BTW, I'm inordinately pleased to see your slam on Acrobat -- I was beginning to think that I was the only person in the universe it didn't work for. About 40% of the time it not only crashes, but damages itself such that I have to not just delete the preferences file, but reinstall the application. (For some reason, Acrobat, at least on the Mac, alters itself each time it's run.)

David Dunham

A natural tension exists between the author and the viewer of web pages. Who should be in control, and how much control should they have? The early browser designers, being anarchists, gave the power to the people, and now the designers, naturally enough, want it back. Ideally, web designers would have to pass a test in each aspect of design, after which they would be given a secret code that would allow them to override user's default selections. This would prevent bumblers from screwing up reader's sites.

Such a test (sadly) is unlikely to become popular any time soon. In its absence, it becomes the responsibility of those building authoring tools to make it easier to "do things right" than to "do things wrong." That was perhaps the biggest secret of the Macintosh interface, which provided a wealth of free tools to coders, tools that made their lives easier, but also ensured that users would see a consistent interface. Only the extraordinarily talented—along with a handful of the extraordinarily foolish—went to the extra work of building their own fundamental tools. When good fundamental tools appeared, they were adopted by the community and later acquired by Apple for inclusion in the toolkit.

This scheme, when properly played out, ensures continuity and true innovation.

The current style sheet implementation does not embody this philosophy.
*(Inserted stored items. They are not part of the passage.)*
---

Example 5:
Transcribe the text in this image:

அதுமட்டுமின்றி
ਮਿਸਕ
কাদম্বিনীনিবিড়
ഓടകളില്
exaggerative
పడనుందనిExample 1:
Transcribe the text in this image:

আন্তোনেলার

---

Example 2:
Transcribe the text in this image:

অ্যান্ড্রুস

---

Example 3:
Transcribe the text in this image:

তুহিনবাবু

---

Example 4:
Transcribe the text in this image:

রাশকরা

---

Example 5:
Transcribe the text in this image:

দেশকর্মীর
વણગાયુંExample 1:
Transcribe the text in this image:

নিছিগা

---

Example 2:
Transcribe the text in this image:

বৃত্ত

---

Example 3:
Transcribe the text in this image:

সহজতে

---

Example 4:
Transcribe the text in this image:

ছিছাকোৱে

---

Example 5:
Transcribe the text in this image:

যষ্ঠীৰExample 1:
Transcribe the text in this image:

For example, it is supremely easy to change the color of links and, in doing so, turn off color differentiation for previously followed links. David's parenthetical comment is the result. I've gone back to hand-coding link colors just so followed-links will contrast. I should not have had to do so. (I understand there is some esoteric method of maintaining link-differentiation while still using stylesheets Whatever it is, it is obscure when it should be obvious.)

Mice: One Button or Two?

Dear Tog,

Enjoyed reading Tog on interface ! I'm working on a paper for my HCI class regarding the Macintosh mouse design. Primarily to explore why Apple chose the one button mouse. I know the argument of pull-down menu's versus contextual menu's. But with increasing complexity of tasks on a computer. Is it time for Apple to switch to a multi-buttoned mouse?
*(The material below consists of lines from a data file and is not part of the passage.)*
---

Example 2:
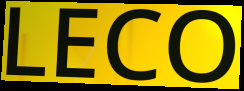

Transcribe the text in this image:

LECO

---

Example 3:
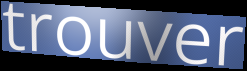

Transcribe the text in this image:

trouver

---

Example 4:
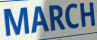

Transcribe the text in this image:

MARCH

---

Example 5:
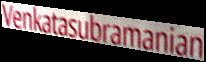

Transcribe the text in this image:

Venkatasubramanian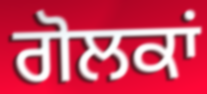
ਗੋਲਕਾਂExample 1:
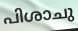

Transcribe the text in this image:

പിശാചു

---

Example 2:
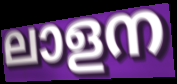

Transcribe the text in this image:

ലാളന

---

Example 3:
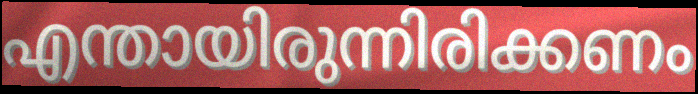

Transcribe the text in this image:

എന്തായിരുന്നിരിക്കണം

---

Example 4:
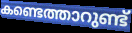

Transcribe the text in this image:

കണ്ടെത്താറുണ്ട്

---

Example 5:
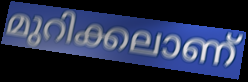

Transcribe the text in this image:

മുറിക്കലാണ്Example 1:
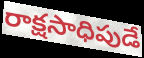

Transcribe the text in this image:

రాక్షసాధిపుడే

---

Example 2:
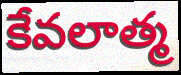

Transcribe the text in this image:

కేవలాత్మ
Since you were an Apple HI evangelist, I was wondering if you could tell me of some of the design criteria in choosing a 1 button mouse. Since the days of early Mac some of the design constraints such as a 9" monochrome screen no longer are valid (especially in the days of 19" screens and dual monitors). How well does the one button scale?

Also, on a separate matter, what is your opinion of the OpenDoc menu system with constantly changing menu bar?

Sandeep

The one-button mouse is beyond obsolete. Why Apple sticks to it I cannot possibly understand. It made perfect sense in 1981 when we brought out the Lisa, with an unproved interface targeted at busy executives. We wanted an interface that could be learned in 20 minutes, and you can't do that with a mouse festooned with buttons.

Now it is almost 20 years later. The GUI interface seems to have caught on, and people recognize the advantage of learning it, even if it does take longer than 20 minutes.

I've been using a two-button mouse on my Macs for a couple years now, and no one could pry them away from me. The Kensington two-button mouse allows me to use the second button for System 8's context-sensitive menus, and even lets you set a third code for both buttons pressed simultaneously.

This two-button mouse, when coupled with the four standard modifier keys pressed with the left hand, offers users a far more expressive device than does Windows.

In principle, I'm not against adding more buttons, but only if some clear definition exists for each, so the user can predict what might happen were one pressed.